İstanbul Ticaret Üniversitesi İnsan ve Toplum Bilimleri Fakültesi Öğretim Üyesi Dr. Zebiniso Kamalova, İstanbul Üniversitesi Tarih Bölümü Öğretim Üyesi Prof. Dr. Mualla Yücel’i Geniş Açı’da Konuk Etti. Türk Dünyası Meselesi kapsamında ‘‘Türkistan’dan Türkiye’ye Yolculuk: Bilinç ve Hafıza’’ başlıklı düzenlenen programda Prof. Yücel, Türkistan coğrafyasına ve Türk dünyasına dair yaptığı çalışmalara yönelik önemli tespitler paylaştı.

‘‘Türk Dünyasında Tarih Bilinci Artıyor’’

‘‘Sovyetler Birliği ile biz Türk Dünyası ile olan ilişkilerimiz zayıfladı ve öğrencilere de bilinç uzun bir dönem bu aktarılamadı’’ diyen Prof. Yücel, ‘‘Zor şartlar içinde biz o coğrafyaya gittik ve 300 yıllık Sovyet hakimiyeti oradaki kardeşlerimizin düşünce dünyasının çok farklı şekillenmesine sebep oldu. Bizi birbirimizden ayırmak isteyen sözler, beni çok üzmüştü. Şimdi gittiğimizde o bağların ne kadar güçlü olduğunu görüyoruz. Türk devletlerinin hepsi bu tarih bilincinin gelecek nesillere aktarılması için çok önemli ve ciddi çalışmalar yapıyorlar. Kökümüz bir, biz hepimiz aynı ağacın dallarıyız. Bu tarih bilinci gerçekten çok önemli. Bunun gelecek kuşaklara aktarılması gerekiyor’’ ifadelerini kullandı.

‘‘Türkistan Coğrafyasında Dil ve Kültür Korunmaya Çalışılıyor’’

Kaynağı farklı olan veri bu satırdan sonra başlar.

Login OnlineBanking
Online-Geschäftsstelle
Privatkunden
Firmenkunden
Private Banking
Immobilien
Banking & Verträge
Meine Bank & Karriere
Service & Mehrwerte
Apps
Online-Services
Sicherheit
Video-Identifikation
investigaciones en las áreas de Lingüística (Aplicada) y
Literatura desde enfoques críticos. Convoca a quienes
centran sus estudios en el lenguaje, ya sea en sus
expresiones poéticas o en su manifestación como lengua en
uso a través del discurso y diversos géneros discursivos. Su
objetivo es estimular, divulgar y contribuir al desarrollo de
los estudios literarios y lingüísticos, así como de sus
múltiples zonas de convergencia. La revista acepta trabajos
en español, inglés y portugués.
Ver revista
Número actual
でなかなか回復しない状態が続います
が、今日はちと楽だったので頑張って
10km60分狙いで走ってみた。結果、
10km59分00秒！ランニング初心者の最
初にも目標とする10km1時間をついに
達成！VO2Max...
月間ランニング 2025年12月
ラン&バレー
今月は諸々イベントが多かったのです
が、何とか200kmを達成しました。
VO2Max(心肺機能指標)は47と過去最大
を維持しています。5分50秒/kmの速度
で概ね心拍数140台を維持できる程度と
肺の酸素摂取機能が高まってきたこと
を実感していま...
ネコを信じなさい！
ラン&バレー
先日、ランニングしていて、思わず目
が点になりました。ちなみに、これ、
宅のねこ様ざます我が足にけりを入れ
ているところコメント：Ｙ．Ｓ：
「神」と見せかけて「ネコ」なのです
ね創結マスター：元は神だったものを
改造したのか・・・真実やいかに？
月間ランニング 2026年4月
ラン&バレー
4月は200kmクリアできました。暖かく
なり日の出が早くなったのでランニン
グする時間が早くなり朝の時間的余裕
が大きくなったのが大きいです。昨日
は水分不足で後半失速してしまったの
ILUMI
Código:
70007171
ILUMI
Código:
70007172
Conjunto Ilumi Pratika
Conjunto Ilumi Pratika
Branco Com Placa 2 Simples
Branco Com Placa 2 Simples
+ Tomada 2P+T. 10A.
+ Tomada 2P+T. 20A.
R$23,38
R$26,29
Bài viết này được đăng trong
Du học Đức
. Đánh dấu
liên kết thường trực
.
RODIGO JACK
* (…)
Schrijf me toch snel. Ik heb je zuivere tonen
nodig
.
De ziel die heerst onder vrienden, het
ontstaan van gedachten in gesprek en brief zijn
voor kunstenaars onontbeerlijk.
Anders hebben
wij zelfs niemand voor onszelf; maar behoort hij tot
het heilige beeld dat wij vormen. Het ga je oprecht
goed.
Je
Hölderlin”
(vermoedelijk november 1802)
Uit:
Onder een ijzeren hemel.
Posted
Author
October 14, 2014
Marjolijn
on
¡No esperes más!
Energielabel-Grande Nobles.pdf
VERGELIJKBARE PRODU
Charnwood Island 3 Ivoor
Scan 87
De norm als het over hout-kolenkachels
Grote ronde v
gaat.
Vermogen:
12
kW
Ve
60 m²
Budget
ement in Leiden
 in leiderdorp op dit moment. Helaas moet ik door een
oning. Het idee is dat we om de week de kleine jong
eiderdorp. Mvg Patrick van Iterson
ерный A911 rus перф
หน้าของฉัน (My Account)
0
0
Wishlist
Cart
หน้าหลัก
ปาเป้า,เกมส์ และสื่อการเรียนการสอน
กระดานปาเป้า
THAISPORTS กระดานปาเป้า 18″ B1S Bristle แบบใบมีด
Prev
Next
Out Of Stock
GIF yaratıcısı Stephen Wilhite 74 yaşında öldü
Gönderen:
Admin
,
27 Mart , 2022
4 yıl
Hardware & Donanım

Kültür ve medeniyet ortaya koyma konusunda dilin çok önemli bir yeri olduğunu ifade eden Prof. Yücel, ‘‘Milli benliğin ve kimliğin oluşmasında dilin ve edebiyatın çok önemli bir yeri vardır. Biz Kazakistan’a gittiğimizde ‘ikimiz de Türk’üz, neden Rusça konuşuyoruz?’ diye soruyordum. Kişisel olarak buna dikkat ederdim ama bu bağlamda devlet eliyle de önemli çalışmalar yapıldı. Nursultan Nazarbayev’in bu konudaki destekleri ve özel çabaları ile Kazak kimliğinin oluşması ve Kazak dilinin edebi derinliğini gösterecek tedbirler aldı ve uyguladı. Bugün Türkistan coğrafyasındaki Türklerin, Kazakistan gibi kendi dillerini kullanabilmesi ve medeniyetlerini inşa etmeleri gerçekten memnuniyet verici. Sovyetler’in 300 yıllık bir baskısına rağmen, Türk dünyası kendi dilini ve kültürünü korumayı başarmış. Türk dünyasının birliğini öne çıkaracak faaliyetlerin artarak devam etmesini diliyorum’’ şeklinde konuştu.

‘‘Bizim En Büyük Referansımız, Kendi Tarihimiz’’

‘‘Tarihimizi her yönüyle iyi bir şekilde anlatmak ve tarih bilincine vakıf olmamız gerekiyor. Bunu bilirsek kendimizi ve bugünümüzü daha iyi anlayabilir, tahlil edebilir ve yarınımızı inşa edebiliriz’’ diyen Prof. Yücel, ‘‘Kendi tarihimizde güçlü kadını da buluruz, güçlü aileyi de buluruz, güçlü yöneticiyi de buluruz. Bizim tarihimiz başka milletlerin tarihine benzemiyor. Ben bunları derslerimde gençlere de sürekli söylüyorum’’ ifadelerini kullandı.